Boutros Boutros-Ghali, "Secrétaire général de l'ONU" [il s'exprime devant des journalistes] : "Je voudrais exprimer ma gratitude au gouvernement français, euh, pour, euh, cette initiative extrêmement courageuse, euh…, cette initiative humanitaire…".]

Monsieur Boutros-Ghali a précisé que cette intervention permettrait à l'ONU de préparer l'envoi de 5 500 Casques bleus prévu pour réorganiser la force des Nations unies au Rwanda, actuellement paralysée à Kigali.

De son côté le représentant du Front patriotique rwandais a dénoncé une nouvelle fois l'action de la France, une "invasion" a-t-il affirmé, et "qui sera combattue par tous les moyens dont nous disposons" [on voit Claude Dusaïdi en train de s'exprimer avec une certaine virulence devant les journalistes].

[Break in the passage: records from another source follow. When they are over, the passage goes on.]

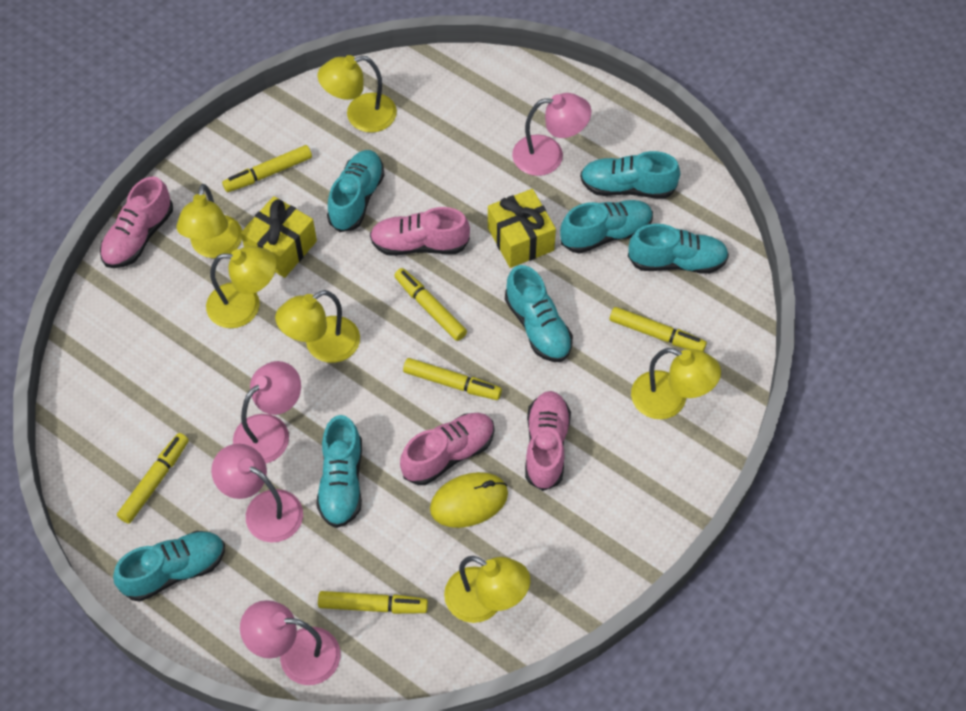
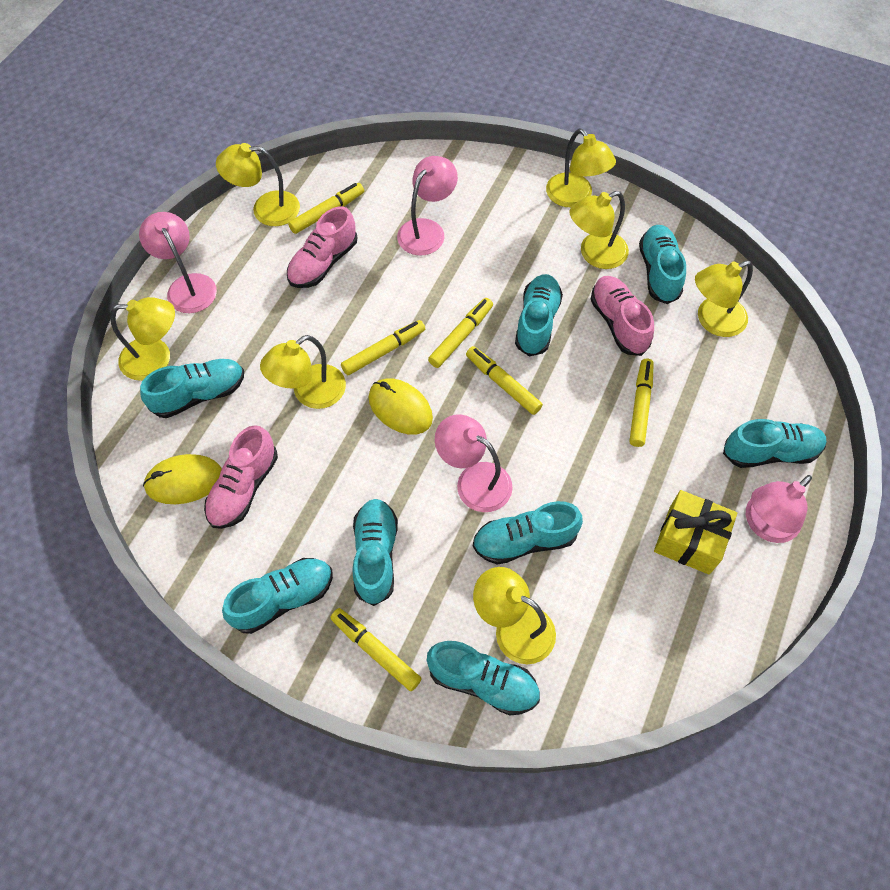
pink shoe: 4 -> 3
turquoise shoe: 7 -> 8
yellow gift: 2 -> 1
yellow lamp: 6 -> 7
yellow mouse: 1 -> 2

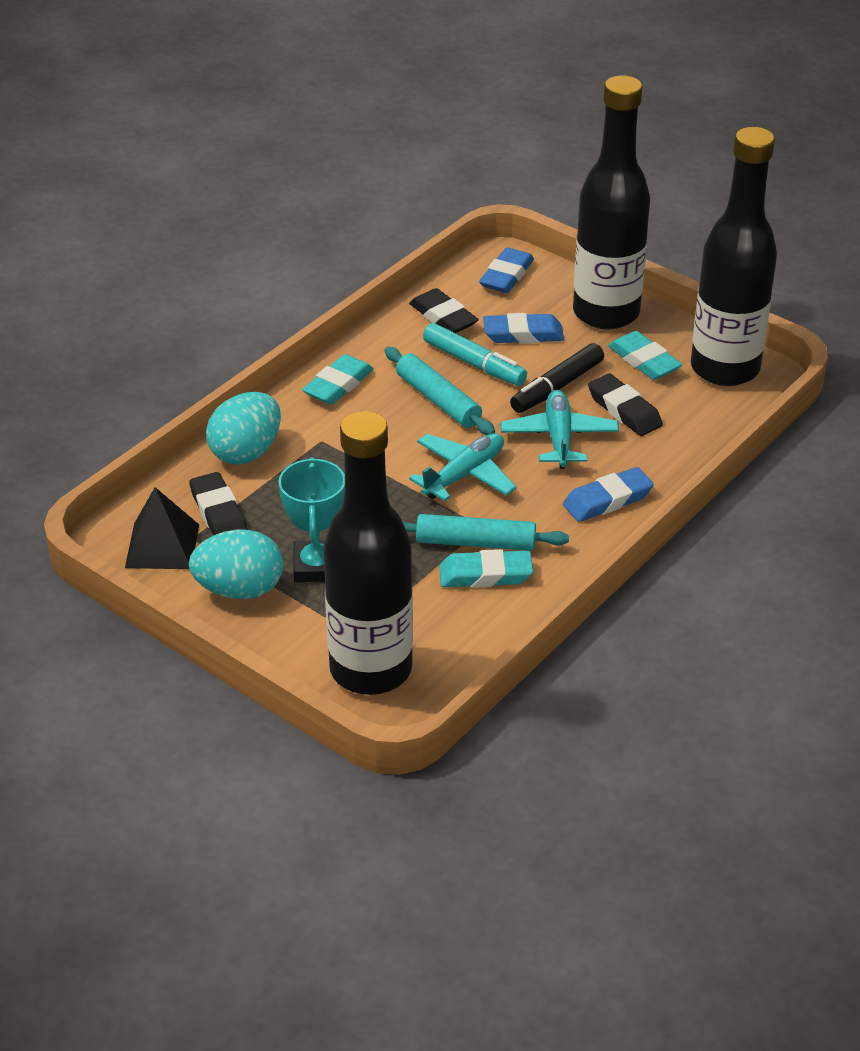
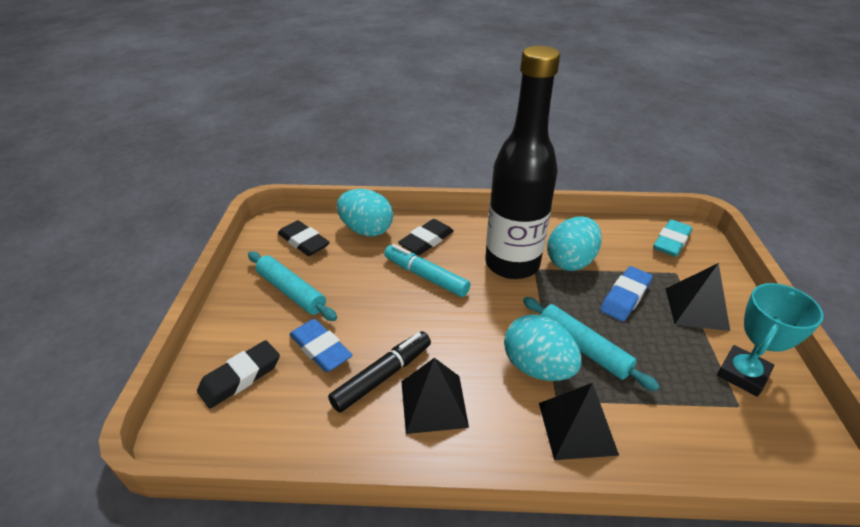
black bottle: 3 -> 1
black pyramid: 1 -> 3
blue eraser: 3 -> 2
turquoise egg: 2 -> 3
turquoise eraser: 3 -> 1
turquoise plane: 2 -> 0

[Bruno Albin à New York, devant le siège des Nations unies : "Le feu vert de l'ONU a été acquis par une assez faible marge, 10 voix sur 15, avec l'abstention de la Chine et de ceux qui redoutent que l'intervention française sonne le glas des espoirs des Nations unies au Rwanda. Mais pour la majorité des membres du Conseil de sécurité, attendre davantage sans rien tenter de faire devenait tout simplement impossible".]

[Bruno Roger-Petit :] Et sur les dispositifs militaires mis en place par la France au Rwanda, je vous propose d'écouter les précisions de Benoît Mousset.

[Benoît Mousset :] Ils seront les premiers ce matin à franchir la frontière rwandaise, 600 soldats français. Nom de code : opération Turquoise [on voit des militaires français en bateau à moteur sur le lac Kivu]. Leur première mission : venir en aide à quelque 8 000 Tutsi menacés actuellement par les milices gouvernementales hutu [diffusion d'images d'archives de militaires français en train d'embarquer dans des avions].

À partir de la base zaïroise de Bukavu, ils pénètreront au Rwanda, direction Cyangugu, à quelques kilomètres de là au sud-ouest du pays. Progressivement au cours des jours qui viennent l'opération se développera selon le même schéma. Le contingent français atteindra alors 2 500 hommes, 1 000 viendront de la métropole [diffusion d'une carte du Rwanda et de l'Est du Zaïre localisant les villes de Goma, Bukavu, Cyangugu et Kigali].

Le commandant [commandement] de l'opération Turquoise a été confié au général Jean-Claude Lafourcade. Il disposera de 500 véhicules, d'avions-cargos et d'hélicoptères afin de conduire des missions logistiques ponctuelles aussi réduites que possibles.

Edouard Balladur a souligné hier [22 juin] à l'Assemblée le but strictement humanitaire de cette opération [on voit le Premier ministre s'exprimer devant la représentation nationale]. Le ministre de la Défense aussi.

[François Léotard, "Ministre de la Défense" : "En aucune manière nous n'avons l'intention ni l'objectif de nous interposer dans la guerre elle-même ! C'est-à-dire pour prendre parti pour l'une ou l'autre des deux parties. Donc faut que ça soit très clair ! Et je vois pas qui aujourd'hui peut nous reprocher, au nom d'une communauté internationale souvent défaillante, de faire en sorte qu'on sauve un enfant [il pointe son index vers le haut] !".]

L'opération Turquoise sera limitée dans le temps. Objectif : céder la place le plus vite possible, peut-être dès la fin du mois de juillet [on voit des soldats français descendre d'un avion gros-porteur].